# What to do
Below are entries; tally how many lines hold the string "traps" and answer with only that figure.

# Data supplied
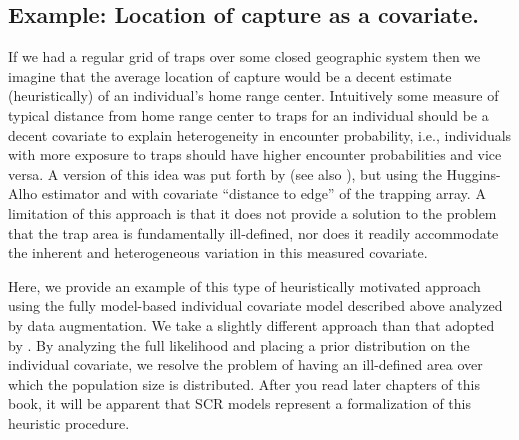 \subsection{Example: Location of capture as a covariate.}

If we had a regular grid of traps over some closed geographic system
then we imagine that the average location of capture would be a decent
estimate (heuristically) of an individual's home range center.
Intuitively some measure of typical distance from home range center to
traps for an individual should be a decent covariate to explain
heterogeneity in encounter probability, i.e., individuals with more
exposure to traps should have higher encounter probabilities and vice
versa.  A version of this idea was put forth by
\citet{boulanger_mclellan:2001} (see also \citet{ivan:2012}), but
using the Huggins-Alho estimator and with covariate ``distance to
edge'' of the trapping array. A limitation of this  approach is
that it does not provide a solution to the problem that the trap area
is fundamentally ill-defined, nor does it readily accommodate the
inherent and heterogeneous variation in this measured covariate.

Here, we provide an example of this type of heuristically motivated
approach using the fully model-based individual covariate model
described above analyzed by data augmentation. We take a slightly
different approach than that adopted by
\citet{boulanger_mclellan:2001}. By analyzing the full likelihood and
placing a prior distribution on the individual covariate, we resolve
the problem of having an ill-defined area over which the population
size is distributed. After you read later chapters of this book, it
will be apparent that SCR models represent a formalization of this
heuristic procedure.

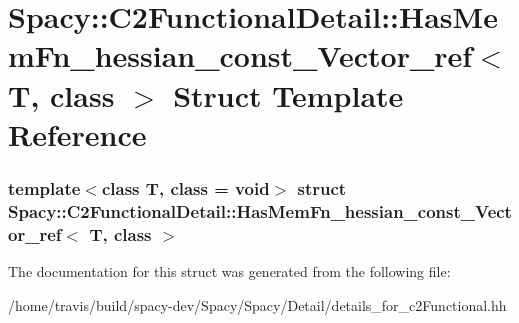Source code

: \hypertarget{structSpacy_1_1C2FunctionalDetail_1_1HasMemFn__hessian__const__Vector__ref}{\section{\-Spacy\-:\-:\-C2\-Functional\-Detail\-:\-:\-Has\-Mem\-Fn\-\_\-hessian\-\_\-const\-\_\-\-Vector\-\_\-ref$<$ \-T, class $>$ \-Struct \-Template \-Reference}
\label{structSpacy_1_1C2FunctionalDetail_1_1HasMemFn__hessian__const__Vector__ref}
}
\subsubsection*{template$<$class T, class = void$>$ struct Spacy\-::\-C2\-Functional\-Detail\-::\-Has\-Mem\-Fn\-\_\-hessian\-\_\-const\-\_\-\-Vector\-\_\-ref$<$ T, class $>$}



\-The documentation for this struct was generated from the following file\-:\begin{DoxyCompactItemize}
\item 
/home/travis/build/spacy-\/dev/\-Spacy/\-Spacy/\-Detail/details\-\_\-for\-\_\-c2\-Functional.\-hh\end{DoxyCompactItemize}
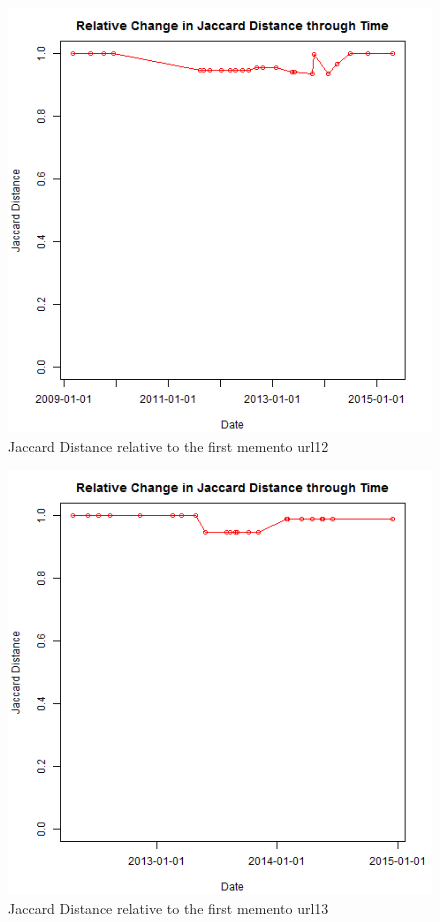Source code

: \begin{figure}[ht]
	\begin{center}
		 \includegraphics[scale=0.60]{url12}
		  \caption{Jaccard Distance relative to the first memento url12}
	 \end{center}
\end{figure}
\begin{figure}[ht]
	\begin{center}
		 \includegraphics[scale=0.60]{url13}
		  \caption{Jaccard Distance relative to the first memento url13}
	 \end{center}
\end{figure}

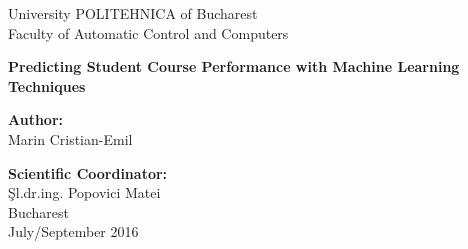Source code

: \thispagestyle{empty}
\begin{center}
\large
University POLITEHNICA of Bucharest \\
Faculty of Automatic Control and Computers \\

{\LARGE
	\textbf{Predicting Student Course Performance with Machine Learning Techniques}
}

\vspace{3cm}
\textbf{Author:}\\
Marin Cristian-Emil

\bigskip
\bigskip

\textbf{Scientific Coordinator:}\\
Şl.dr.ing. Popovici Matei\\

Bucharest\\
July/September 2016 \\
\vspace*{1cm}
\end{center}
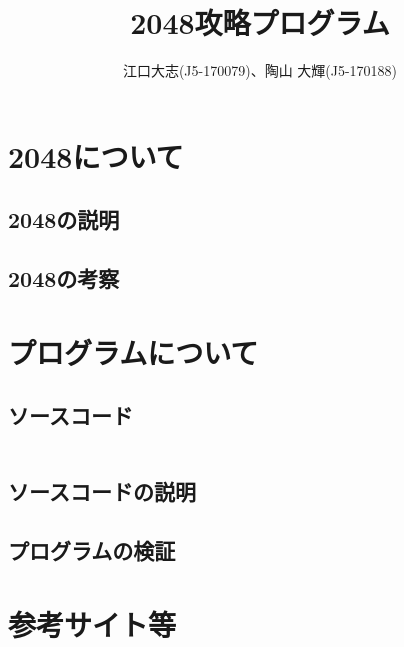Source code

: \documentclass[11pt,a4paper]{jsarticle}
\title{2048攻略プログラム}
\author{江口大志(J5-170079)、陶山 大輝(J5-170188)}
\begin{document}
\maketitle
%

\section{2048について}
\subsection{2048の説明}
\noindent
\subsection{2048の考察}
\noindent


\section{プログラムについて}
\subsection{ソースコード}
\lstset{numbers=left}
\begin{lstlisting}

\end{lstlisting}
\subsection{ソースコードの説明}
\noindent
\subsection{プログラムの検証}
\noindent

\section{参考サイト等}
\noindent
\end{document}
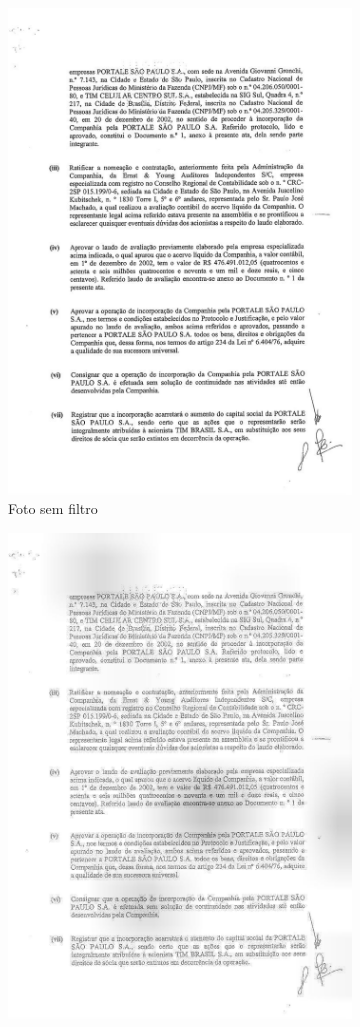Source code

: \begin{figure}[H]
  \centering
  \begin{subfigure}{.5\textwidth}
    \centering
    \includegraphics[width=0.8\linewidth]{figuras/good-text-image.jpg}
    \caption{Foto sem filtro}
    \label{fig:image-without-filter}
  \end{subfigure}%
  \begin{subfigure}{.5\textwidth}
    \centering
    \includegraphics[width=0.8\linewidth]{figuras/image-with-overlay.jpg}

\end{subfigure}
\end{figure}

# Solution
3